Im Anschluss an die Darstellung der ausführlichen Präsentationen folgen 14 Posterbeiträge des LeopoldinaSymposiums zu unterschiedlichen Aspekten der Chronobiologie. In den meisten Posterbeiträgen geht es um spezielle Aspekte zu den bereits zuvor dargestellten Forschungsgebieten. Die meisten Poster dienen damit eher der Vertiefung und weniger der Erweiterung des thematischen Spektrums.
Das Buch stellt als typischer Tagungsband eine Sammlung verschieden konzipierter Einzelbeiträge mit unterschiedlichem Schreibstil dar.
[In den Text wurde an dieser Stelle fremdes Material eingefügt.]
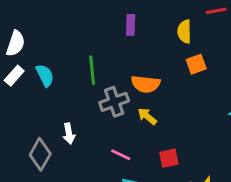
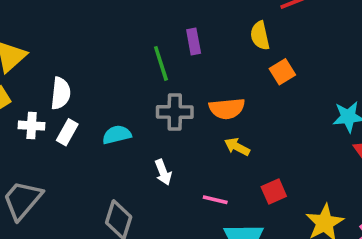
green line: (92, 70) -> (161, 63), moved
cyan semicircle: (45, 75) -> (117, 135), moved, turned -65
gray cross: (114, 102) -> (175, 112), moved, turned 32
white arrow: (69, 134) -> (163, 172), moved

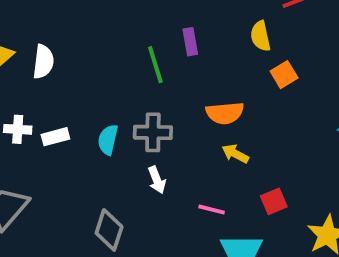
white semicircle: (61, 93) -> (43, 62), moved
gray cross: (175, 112) -> (153, 132), moved
white rectangle: (67, 132) -> (55, 137), turned 45
cyan semicircle: (117, 135) -> (108, 140), turned -64

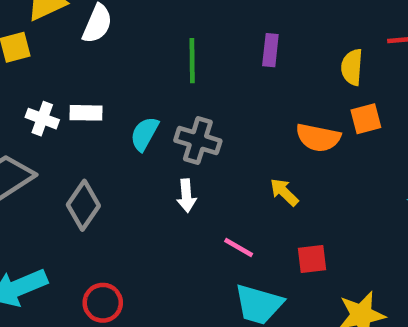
green line: (155, 65) -> (192, 61), moved
orange semicircle: (225, 113) -> (318, 138), moved
white cross: (18, 129) -> (42, 119), moved
gray diamond: (109, 230) -> (83, 205), moved

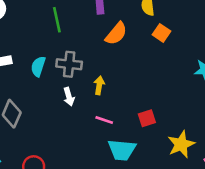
orange square: (366, 119) -> (162, 33), turned -30
orange semicircle: (318, 138) -> (116, 34), moved, turned -50
yellow arrow: (284, 192) -> (99, 85), moved, turned 66

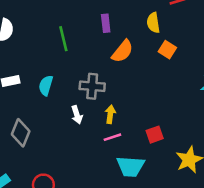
gray cross: (69, 64) -> (92, 86), moved
yellow arrow: (99, 85) -> (110, 114), moved
pink line: (104, 120) -> (112, 137), turned -36

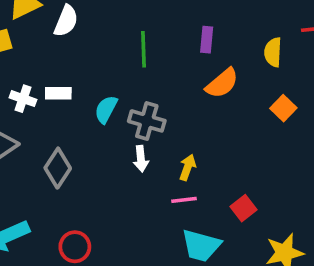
orange square: (167, 50) -> (283, 108), moved
gray cross: (92, 86) -> (147, 121), moved
red square: (155, 135) -> (244, 208), turned -30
Gewisse inhaltliche Redundanzen sind bei diesem Konzept unvermeidbar, wegen der Komplexität der Materie aber unbedingt positiv zu werten, weil unterschiedliche Sichtweisen das Verständnis fördern. Obwohl das Thema auf breites Interesse stoßen dürfte, ist dies kein populäres Sachbuch für eine breite Öffentlichkeit. Denn es wird fundiertes biologisches oder pharmazeutisches Hintergrundwissen vorausgesetzt. Doch für ein Fachbuch mit Verweisen auf unzählige Forschungsarbeiten ermöglicht es einen guten Lesefluss und vermittelt so auf vergleichsweise knappem Raum einen hervorragenden Überblick über den Forschungsstand in der Chronobiologie. Wer noch tiefer einsteigen möchte, findet in den teilweise sehr umfangreichen Literaturverzeichnissen enorm viele Möglichkeiten. Das Buch setzt beim Leser jedoch Interesse für Grundlagenforschung voraus. Die Auswahl der Themen zielt zwar durchaus auf mögliche nützliche Anwendungen in der Diabetologie und bei Schlafstörungen, doch diese dürften meist noch in der Ferne liegen. Es geht hier weniger um Beratungsempfehlungen, die morgen an Patienten vermittelt werden könnten, sondern mehr um die Faszination für ein allgegenwärtiges Stück Natur, das uns noch manches Rätsel aufgibt.